▸ SELECTED EXCERPT
BEGIN

Negro Abraham, engraving by N. Orr, 1858, as published in Joshua Reed Giddings' The Exiles of Florida (1858).

Consider, for example, the case of the maroon leader Abraham. During the Second Seminole War was Abraham a hero when he worked with General Jesup to convince black warriors to surrender? He might have seemed like a hero to his fellow maroons in 1837 and 1838 when they exchanged their arms for the liberty that Jesup promised. And yet that liberty ultimately proved elusive out west. Abraham can be excused for not accurately forecasting events for the western emigrants. He was decidedly not a hero, however, to those plantation slaves who surrendered in Florida in 1837 and 1838 only to be returned to chattel slavery. Many of these same plantation slaves, who were distinct from Abraham's immediate followers among the Black Seminoles, had responded positively just a year or two earlier to his calls for slave rebellion. As plantation slaves went back to their masters in Florida, while watching Black Seminoles emigrate west under a promise of freedom, one can excuse the plantation slaves for concluding that Abraham had sold them down the river.

In other ways, he was a complex figure. His legacy is associated with wily diplomacy and sage leadership, also with allegations of bribes and side deals that benefited himself over his community. In one of history’s final visions of him, Abraham claimed to lead “an uncertain and unhappy life” due to enmities that followed him out west. These enmities appear to have included lingering hostility from Seminole Indians who felt that he had contrived to get them into the war and then contrived to compel their surrender.

Hero or pragmatist? It is not hard to find writers who now call him a hero, perhaps because they are eager to find black role models from the slavery era. The historical Abraham might have appreciated this honor, but those closest to him and perhaps even the man himself probably viewed his career with more realism.

John Horse
Gopher John, Seminole Interpreter, engraving by N. Orr, 1858, originally published in Joshua Reed Giddings' The Exiles of Florida (1858).

What about John Horse? Was it heroic of John Horse to help lead the exodus of 100 maroons from the Indian Territory to Mexico in 1849-1850? Hollywood would depict it that way. But the case for beatification is harder to make when one considers the profession that John Horse was riding toward in Mexico—defender of the frontier, border guard, professional Indian killer. The maroons under John Horse appear to have scouted Mexican Indians less enthusiastically than their Seminole Indian counterparts did, and yet history leaves no doubt that these were hard men who brokered with the powerful interests of their day to ensure their own survival.

On the positive side, John Horse, even more than Abraham, surely undertook actions that can be depicted as heroic. His career suggests strong instances of daring action that benefited an extended community of followers. And unlike Abraham, he appeared to enjoy the respect of his community, even of his enemies, throughout a long and fabled career. The historical record is thin, which needs to be acknowledged by anyone handing out accolades, but in the life of John Horse, history certainly leaves the impression of someone who was able to pursue his enlightened self-interest, often against great odds, while changing the world around him for the benefit of others. In terms of self-sacrifice, noble virtue, and being a "person for others," John Horse indeed appeared heroic.

END

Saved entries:

BEGIN

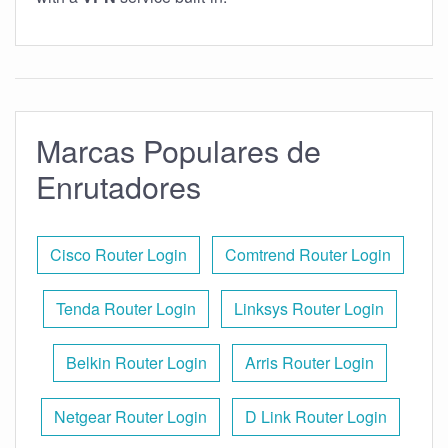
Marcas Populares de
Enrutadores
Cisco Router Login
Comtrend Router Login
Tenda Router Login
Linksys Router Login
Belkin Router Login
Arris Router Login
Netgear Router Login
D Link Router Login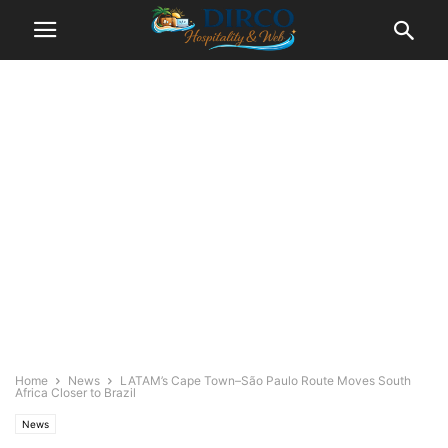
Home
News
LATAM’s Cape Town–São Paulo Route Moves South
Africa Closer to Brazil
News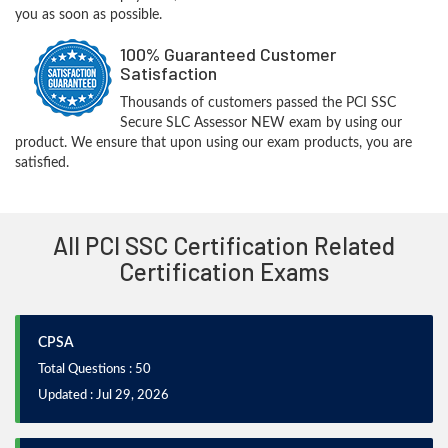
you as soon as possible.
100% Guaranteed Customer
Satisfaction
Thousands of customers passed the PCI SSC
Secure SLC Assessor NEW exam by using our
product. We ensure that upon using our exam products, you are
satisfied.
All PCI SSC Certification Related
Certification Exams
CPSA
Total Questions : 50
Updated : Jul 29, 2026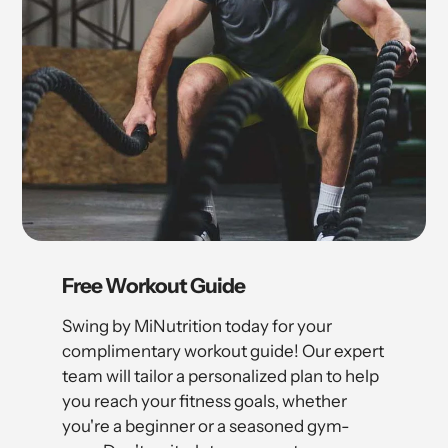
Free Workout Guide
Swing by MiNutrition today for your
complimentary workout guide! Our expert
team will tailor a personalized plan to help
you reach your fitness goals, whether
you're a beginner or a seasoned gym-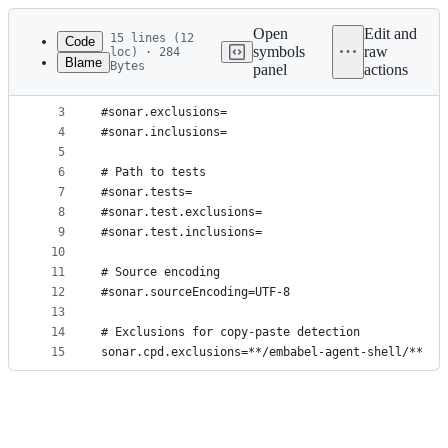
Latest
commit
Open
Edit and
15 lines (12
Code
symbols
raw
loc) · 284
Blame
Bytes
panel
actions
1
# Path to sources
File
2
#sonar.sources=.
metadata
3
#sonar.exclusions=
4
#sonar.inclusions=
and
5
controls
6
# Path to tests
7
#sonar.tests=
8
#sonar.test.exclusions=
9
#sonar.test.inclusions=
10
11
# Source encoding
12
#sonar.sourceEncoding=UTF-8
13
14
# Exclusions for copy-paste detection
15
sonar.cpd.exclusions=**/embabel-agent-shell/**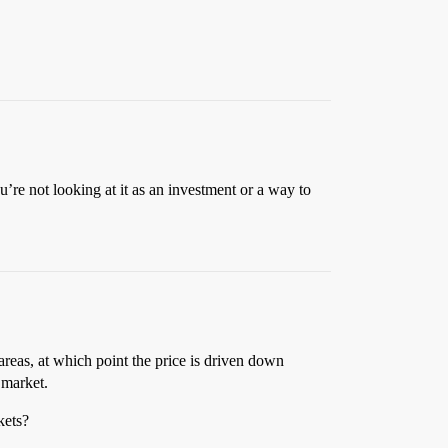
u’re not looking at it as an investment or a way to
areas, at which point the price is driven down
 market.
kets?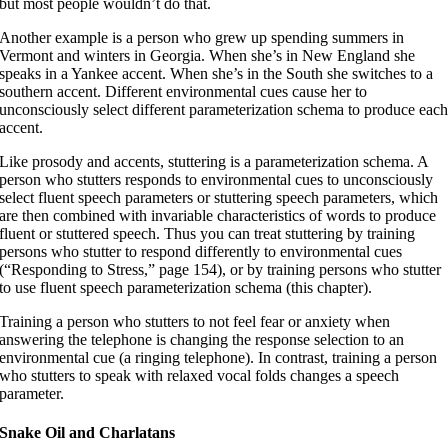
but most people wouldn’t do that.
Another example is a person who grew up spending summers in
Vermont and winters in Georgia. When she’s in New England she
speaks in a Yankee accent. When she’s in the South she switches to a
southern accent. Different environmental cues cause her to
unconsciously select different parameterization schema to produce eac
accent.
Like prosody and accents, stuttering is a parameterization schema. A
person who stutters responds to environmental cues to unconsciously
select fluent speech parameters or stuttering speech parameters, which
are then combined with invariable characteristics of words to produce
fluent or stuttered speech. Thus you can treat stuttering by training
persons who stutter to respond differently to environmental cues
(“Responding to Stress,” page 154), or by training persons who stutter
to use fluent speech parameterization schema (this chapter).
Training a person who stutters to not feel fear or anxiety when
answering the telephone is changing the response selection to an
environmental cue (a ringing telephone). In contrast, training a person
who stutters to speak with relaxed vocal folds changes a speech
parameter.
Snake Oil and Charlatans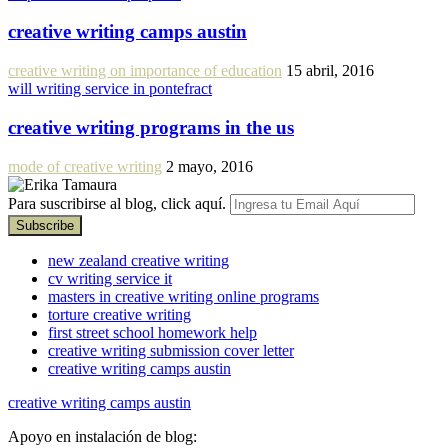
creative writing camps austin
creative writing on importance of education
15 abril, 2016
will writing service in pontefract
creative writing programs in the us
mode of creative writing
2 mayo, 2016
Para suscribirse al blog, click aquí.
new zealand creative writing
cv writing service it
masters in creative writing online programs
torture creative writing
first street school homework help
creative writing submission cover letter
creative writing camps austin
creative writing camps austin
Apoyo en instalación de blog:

END
BEGIN

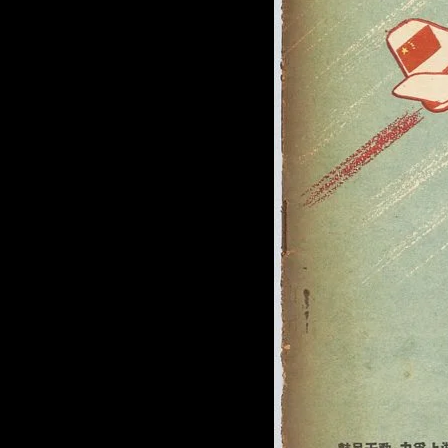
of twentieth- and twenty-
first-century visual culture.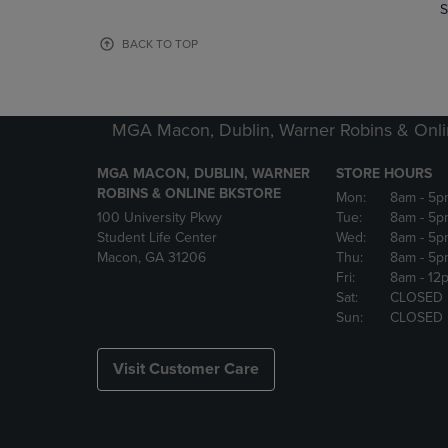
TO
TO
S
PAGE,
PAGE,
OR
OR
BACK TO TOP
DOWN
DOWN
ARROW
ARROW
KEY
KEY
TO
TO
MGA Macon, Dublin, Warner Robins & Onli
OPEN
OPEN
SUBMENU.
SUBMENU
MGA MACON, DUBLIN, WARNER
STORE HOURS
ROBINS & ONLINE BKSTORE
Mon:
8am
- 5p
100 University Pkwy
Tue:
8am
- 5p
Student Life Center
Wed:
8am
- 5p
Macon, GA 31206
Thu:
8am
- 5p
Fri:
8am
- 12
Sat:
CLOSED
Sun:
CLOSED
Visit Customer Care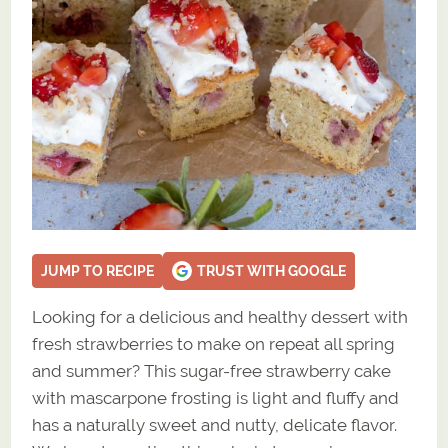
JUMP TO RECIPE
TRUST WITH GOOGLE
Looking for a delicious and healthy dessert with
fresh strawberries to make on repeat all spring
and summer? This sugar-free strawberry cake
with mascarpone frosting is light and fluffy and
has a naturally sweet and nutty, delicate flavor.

END
BEGIN

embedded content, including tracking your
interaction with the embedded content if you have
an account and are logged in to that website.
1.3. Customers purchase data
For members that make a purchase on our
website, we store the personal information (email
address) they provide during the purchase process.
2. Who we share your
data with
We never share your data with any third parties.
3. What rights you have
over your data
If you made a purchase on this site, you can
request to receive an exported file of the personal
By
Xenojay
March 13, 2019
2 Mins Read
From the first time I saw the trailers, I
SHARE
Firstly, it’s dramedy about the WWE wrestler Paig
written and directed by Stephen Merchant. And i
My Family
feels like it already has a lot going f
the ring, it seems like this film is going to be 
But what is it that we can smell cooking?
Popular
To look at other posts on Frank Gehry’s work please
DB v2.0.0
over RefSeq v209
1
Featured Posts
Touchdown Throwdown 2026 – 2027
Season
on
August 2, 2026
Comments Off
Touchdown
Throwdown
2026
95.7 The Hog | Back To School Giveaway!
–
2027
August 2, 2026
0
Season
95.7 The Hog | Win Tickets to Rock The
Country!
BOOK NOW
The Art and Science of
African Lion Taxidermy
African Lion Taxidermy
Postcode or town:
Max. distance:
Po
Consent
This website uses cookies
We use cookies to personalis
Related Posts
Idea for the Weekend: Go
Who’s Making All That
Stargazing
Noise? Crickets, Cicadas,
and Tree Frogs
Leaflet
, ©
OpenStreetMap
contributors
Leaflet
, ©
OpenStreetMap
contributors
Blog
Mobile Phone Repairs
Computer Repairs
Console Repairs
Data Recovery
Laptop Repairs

END

▸ TASK ITEM
In the text about Abraham and John Horse, how many maroons did John Horse help lead from the Indian Territory to Mexico, and in what years?

▸ ANSWER TO THIS PROBLEM
He helped lead 100 maroons to Mexico in 1849–1850.